The board of Press Kogyo Co., Ltd. (TSE:7246) has announced that it will pay a dividend of ¥13.00 per share on the 1st of July. This will take the annual payment to 3.9% of the stock price, which is above what most companies in the industry pay.
Check out our latest analysis for Press Kogyo
Press Kogyo's Dividend Is Well Covered By Earnings
We like to see robust dividend yields, but that doesn't matter if the payment isn't sustainable. However, prior to this announcement, Press Kogyo's dividend was comfortably covered by both cash flow and earnings. This means that most of what the business earns is being used to help it grow.
Looking forward, earnings per share is forecast to fall by 0.2% over the next year. If the dividend continues along the path it has been on recently, we estimate the payout ratio could be 30%, which is comfortable for the company to continue in the future.
Dividend Volatility
Although the company has a long dividend history, it has been cut at least once in the last 10 years. The dividend has gone from an annual total of ¥10.00 in 2014 to the most recent total annual payment of ¥26.00. This implies that the company grew its distributions at a yearly rate of about 10% over that duration. Despite the rapid growth in the dividend over the past number of years, we have seen the payments go down the past as well, so that makes us cautious.
We Could See Press Kogyo's Dividend Growing
Growing earnings per share could be a mitigating factor when considering the past fluctuations in the dividend. Press Kogyo has impressed us by growing EPS at 9.1% per year over the past five years. With a decent amount of growth and a low payout ratio, we think this bodes well for Press Kogyo's prospects of growing its dividend payments in the future.
Press Kogyo Looks Like A Great Dividend Stock
Overall, a dividend increase is always good, and we think that Press Kogyo is a strong income stock thanks to its track record and growing earnings. The distributions are easily covered by earnings, and there is plenty of cash being generated as well. However, it is worth noting that the earnings are expected to fall over the next year, which may not change the long term outlook, but could affect the dividend payment in the next 12 months. Taking this all into consideration, this looks like it could be a good dividend opportunity.
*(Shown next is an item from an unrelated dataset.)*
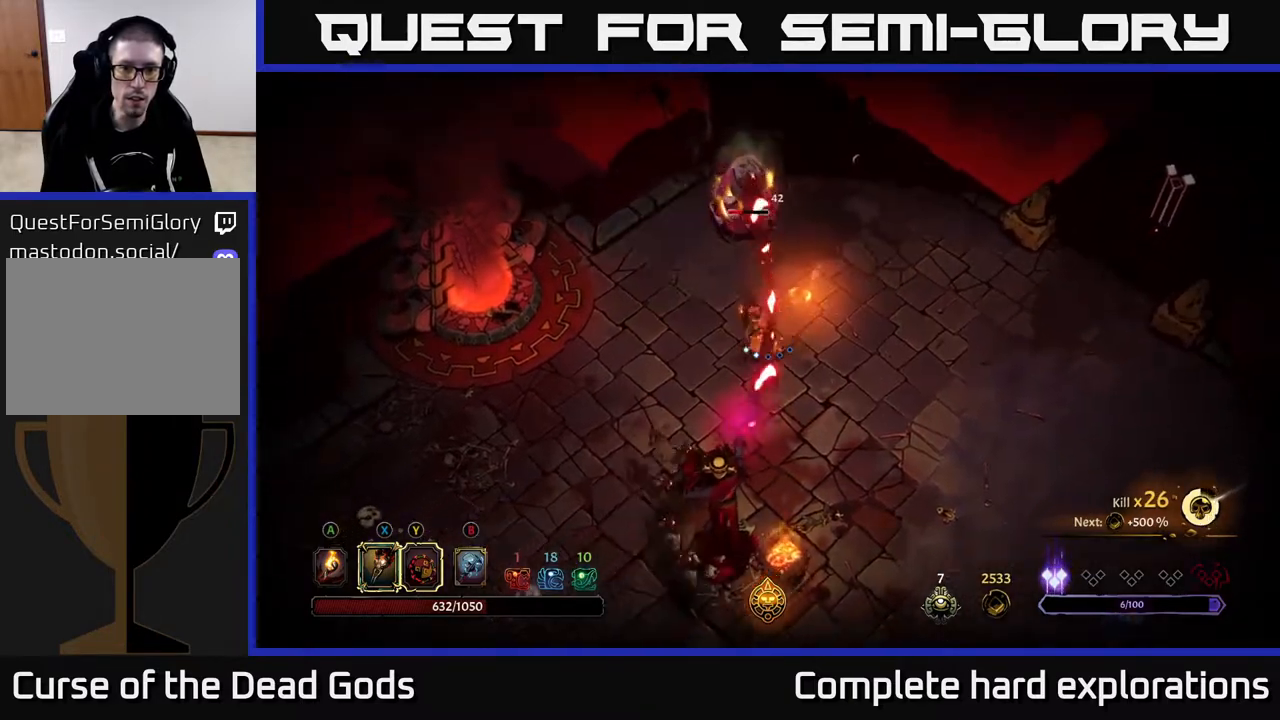
{"buttons": ["Y"], "left_stick": "down", "right_stick": "center", "events": [[217, "left_stick", "down"], [333, "Y", "down"]]}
Companies possessing a stable dividend policy will likely enjoy greater investor interest than those suffering from a more inconsistent approach. Still, investors need to consider a host of other factors, apart from dividend payments, when analysing a company. As an example, we've identified 1 warning sign for Press Kogyo that you should be aware of before investing. If you are a dividend investor, you might also want to look at our curated list of high yield dividend stocks.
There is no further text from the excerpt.